Here’s the big one. This is the one we’re all afraid of. No one wants to wreck a good friendship. Let’s face it: not all love is meant for a lifetime, and it can be very complicated to stay friends after a relationship ends. Thankfully, our angels assure us, this is almost never an issue for a true soulmate connection. If that eternal love connection is there, the guides will help us bring that connection closer at the right time. If we’re not soulmates, they will help us close off the attrition so that we can just enjoy the friendship. Either way, a solid friendship is never really a road block for true love!

The friend zone does not automatically mean death for a potential relationship! If we listen to our hearts and our guides, we will see clearly what the best path to finding our true love relationship really is, and one way or another, find our escape from the friend zone.
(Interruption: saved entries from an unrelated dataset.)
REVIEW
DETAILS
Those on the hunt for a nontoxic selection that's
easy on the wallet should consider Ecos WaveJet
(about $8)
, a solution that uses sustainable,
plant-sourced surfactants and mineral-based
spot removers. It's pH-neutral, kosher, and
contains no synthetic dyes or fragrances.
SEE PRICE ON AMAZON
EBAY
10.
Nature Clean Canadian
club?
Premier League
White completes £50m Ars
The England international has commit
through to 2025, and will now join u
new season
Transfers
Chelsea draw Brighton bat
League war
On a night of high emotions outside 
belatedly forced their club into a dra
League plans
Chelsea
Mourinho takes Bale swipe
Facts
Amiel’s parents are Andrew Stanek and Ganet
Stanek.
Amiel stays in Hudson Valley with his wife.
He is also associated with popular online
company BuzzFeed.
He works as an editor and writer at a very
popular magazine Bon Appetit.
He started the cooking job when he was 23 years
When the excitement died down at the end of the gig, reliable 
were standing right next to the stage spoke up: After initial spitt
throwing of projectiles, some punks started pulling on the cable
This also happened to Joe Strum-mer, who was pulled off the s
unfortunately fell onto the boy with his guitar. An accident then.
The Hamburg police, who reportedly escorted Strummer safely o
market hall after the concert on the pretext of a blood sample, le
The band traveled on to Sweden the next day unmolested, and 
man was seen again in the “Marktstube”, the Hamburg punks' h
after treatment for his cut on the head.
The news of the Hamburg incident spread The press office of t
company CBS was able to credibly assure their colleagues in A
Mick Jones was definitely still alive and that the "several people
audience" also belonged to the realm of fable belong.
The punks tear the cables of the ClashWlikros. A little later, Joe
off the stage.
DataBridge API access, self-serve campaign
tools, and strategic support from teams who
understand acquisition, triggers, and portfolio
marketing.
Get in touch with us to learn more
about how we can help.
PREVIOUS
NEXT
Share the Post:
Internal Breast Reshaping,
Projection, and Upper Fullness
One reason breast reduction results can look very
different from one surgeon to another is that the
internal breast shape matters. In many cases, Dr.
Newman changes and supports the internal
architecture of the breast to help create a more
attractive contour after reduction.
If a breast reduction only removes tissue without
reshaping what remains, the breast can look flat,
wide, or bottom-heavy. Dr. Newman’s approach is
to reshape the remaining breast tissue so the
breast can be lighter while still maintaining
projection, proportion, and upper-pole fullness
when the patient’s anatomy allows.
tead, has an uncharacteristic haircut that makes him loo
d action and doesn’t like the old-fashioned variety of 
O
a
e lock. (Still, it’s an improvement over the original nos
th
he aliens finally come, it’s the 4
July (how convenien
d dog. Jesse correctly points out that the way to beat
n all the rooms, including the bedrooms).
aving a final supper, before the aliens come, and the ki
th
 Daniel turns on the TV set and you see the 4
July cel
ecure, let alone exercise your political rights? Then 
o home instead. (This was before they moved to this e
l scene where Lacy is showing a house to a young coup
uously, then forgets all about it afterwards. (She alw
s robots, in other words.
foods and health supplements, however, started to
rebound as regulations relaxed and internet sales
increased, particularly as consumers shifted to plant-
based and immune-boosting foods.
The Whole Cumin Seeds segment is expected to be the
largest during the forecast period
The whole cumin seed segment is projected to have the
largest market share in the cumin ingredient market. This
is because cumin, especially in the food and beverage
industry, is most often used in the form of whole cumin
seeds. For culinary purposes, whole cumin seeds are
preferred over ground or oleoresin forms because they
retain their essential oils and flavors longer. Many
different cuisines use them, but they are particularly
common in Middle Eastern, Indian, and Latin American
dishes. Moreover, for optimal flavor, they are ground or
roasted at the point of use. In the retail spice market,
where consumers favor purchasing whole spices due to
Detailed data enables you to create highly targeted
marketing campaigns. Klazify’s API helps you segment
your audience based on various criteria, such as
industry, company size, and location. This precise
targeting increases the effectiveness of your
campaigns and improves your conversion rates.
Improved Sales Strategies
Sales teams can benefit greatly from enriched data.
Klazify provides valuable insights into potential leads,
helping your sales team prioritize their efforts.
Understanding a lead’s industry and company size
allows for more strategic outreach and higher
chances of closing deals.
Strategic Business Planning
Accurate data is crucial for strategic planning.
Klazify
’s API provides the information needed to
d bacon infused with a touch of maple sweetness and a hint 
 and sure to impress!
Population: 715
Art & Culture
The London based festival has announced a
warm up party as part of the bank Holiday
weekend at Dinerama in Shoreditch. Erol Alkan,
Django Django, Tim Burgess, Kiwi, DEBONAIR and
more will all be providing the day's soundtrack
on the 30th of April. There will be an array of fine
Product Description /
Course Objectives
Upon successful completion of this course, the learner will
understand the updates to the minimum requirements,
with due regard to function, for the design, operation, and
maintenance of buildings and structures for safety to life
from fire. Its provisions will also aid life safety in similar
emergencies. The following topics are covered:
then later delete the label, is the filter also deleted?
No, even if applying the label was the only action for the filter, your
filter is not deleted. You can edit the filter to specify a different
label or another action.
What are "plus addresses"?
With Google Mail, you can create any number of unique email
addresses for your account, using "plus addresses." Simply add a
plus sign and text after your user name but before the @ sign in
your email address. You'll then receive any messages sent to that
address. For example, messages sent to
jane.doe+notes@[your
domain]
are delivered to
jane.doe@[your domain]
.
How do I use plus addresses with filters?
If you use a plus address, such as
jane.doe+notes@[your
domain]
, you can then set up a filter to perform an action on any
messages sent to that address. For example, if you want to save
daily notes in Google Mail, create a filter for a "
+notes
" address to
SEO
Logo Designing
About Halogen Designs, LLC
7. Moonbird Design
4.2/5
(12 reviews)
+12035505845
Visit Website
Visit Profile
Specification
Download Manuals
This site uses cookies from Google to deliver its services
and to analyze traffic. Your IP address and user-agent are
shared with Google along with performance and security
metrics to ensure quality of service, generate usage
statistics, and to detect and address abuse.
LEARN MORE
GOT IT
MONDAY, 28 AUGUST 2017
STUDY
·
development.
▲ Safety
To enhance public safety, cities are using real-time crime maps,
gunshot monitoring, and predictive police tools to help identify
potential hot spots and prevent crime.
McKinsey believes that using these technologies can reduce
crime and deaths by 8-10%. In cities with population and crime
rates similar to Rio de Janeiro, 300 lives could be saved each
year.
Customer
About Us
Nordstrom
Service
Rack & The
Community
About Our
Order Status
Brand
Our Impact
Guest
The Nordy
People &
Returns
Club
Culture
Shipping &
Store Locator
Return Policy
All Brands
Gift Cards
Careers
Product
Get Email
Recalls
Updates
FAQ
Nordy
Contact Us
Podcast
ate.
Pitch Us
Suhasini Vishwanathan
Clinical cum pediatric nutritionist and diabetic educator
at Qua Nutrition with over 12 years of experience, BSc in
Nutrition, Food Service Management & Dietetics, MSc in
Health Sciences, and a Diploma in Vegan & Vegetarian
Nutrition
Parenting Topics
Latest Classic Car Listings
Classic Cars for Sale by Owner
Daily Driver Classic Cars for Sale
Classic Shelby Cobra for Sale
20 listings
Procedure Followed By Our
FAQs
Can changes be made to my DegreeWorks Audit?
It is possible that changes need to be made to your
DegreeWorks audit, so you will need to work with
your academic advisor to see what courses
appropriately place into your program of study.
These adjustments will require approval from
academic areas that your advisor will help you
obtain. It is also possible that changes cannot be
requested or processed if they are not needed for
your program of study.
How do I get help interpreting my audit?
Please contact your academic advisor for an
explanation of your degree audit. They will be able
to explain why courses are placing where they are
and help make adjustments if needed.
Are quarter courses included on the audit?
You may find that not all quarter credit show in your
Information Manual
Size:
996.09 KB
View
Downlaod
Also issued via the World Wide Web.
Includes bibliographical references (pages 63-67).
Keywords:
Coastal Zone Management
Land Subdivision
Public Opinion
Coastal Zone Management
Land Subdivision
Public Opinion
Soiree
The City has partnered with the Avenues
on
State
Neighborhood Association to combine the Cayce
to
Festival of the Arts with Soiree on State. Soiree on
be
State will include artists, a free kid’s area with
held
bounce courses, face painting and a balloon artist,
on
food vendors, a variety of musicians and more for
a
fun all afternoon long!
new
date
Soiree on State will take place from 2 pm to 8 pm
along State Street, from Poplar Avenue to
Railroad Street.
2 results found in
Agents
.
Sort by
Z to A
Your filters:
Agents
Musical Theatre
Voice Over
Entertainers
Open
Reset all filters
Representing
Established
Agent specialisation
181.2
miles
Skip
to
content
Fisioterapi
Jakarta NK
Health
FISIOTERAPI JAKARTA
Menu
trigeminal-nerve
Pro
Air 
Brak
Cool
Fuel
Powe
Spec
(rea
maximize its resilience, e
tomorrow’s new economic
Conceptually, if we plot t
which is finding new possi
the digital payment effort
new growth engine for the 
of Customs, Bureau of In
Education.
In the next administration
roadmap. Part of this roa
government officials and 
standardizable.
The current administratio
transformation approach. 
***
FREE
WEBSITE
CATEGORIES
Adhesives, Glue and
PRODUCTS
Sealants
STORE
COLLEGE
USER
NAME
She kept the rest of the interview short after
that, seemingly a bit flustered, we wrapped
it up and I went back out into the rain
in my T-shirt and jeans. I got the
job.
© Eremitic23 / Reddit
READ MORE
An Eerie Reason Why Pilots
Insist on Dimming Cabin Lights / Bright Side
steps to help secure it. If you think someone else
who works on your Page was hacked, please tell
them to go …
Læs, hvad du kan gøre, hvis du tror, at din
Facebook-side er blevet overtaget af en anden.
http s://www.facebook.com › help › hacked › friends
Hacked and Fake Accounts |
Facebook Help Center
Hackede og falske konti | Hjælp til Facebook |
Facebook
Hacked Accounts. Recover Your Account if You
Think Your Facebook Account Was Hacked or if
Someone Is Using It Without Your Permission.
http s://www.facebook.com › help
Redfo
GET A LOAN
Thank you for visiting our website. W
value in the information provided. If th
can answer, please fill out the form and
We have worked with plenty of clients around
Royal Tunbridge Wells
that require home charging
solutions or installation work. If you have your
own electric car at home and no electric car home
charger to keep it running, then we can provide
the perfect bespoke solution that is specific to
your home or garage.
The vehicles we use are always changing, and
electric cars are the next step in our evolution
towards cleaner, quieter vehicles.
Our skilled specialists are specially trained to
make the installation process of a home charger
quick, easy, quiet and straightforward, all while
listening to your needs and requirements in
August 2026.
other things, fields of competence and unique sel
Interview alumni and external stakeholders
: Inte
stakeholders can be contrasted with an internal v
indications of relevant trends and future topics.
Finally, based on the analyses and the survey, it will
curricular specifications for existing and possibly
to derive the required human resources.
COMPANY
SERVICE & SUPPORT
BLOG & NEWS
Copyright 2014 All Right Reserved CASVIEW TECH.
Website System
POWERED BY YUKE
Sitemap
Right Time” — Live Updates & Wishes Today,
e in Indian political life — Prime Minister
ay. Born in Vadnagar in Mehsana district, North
5 thoughts on “Escape from the Friend Zone

  1. Charles

    Yes I fall In # 1well have be separate for a year she says we are friends. We was togather for a21 years. I still love her. & don’t know what to do I’m 54 and still holding on help me please

    Reply
  2. Chuck

    Yep I fall into category # 1, we met about five years ago, started hanging out going on four years ago, both of us in relationships. My wife passed away two years ago she’s got six kids and is busy all the time. She won’t say she loves me cause she feels it would be cheating and won’t go any further to her feelings as long as she’s still with her boyfriend, they have kids together and it makes it hard to leave him because of the kids. For me I understand although it is still frustrating and we argue about it all the time. She has stuck with me and I with her going on 4 years. We haven’t done anything but kiss and hold one another but I want to move on. I’m not getting any younger and want to be happy with her if at all possible I’d like to give us a chance. I do understand her side because she has been divorced with kids involved and she has seen what it’s done to them. She is my best friend other than that and non of her family nor boyfriend want me around her but she wants me around all the time so I am there for her. It’s very complicated and I’ve told her I don’t want to find someone new, she is my soul mate even tho there is a large age difference it doesn’t seem to matter to neither of us.

    Reply
  3. Gina Rose ext.9500Gina Rose ext.9500

    Nice article, Regina !

    I find that many of my clients fall within zone #1.

    The rest are divided up between the other two zones.